Still, cycles of reform and reaction were as regular as the seasons, a law of political life. Nationally, the Populist Party, born in 1892 of agrarian unrest, decried the "vast conspiracy against mankind" represented by "capitalists, corporations, national banks, rings, trusts," and the "millionaire's club" that was the U.S. Senate in the Gilded Age (and still is). The "people's party" demanded fair wages, government ownership of utilities, corporate regulation-the first national progressive platform. Four years later, the people got William McKinley, the robber baron's president. McKinley's manager, the Ohio senator and boss Mark Hanna, pioneered the modern campaign of the mass corporate shakedown, raising an unprecedented $7 million (some $150 million today). En revanche, there was Theodore Roosevelt, whose "Square Deal" balanced business and regulation, and, as a result, set the federal government on course to its modern shape.

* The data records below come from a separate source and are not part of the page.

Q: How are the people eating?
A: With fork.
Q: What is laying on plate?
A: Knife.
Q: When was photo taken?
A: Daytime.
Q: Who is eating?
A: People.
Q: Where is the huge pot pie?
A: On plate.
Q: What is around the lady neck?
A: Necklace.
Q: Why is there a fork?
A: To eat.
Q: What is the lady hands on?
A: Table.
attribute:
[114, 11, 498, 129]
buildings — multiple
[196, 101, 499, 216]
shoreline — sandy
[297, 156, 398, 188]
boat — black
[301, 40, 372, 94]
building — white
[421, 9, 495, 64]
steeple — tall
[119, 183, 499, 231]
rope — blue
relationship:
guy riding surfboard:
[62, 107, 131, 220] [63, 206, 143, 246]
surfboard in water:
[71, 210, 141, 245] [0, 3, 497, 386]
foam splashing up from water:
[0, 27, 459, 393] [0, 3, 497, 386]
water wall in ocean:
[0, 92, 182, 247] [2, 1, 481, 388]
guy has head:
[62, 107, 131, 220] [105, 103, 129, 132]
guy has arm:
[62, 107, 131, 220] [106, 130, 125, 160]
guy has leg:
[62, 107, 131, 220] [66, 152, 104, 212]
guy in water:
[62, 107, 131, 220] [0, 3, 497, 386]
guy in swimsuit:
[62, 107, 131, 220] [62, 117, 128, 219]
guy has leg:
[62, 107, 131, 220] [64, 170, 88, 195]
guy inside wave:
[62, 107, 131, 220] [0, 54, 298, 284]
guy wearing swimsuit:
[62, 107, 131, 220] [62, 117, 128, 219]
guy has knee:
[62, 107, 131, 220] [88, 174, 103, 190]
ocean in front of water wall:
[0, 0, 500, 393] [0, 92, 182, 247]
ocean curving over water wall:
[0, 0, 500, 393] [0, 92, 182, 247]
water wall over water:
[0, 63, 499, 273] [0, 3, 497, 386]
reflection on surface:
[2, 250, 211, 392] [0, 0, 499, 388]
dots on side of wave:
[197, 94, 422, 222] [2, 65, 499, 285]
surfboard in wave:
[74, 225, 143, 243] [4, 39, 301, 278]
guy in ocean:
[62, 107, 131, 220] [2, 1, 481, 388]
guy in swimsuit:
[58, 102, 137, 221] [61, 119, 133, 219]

Roosevelt's playbook in this uphill fight was written in the cities, where by 1900 the most effective reformers, not surprisingly, had harnessed bossism to the cause. The so-called reform bosses, notably in Cleveland and Detroit, used the powers of the machine to regulate or purchase outright the franchises and utilities and public transit that had produced such lucrative graft. They established unemployment relief, workplace safety, the eight-hour day, fair taxation. The convictions embodied in the Square Deal, the New Deal, Truman's Fair Deal, the Great Society-the structures that made the bosses irrelevant-were all born, to some degree, out of the Democratic rank-and-file of the urban machines. The reform bosses had reformed themselves out of existence.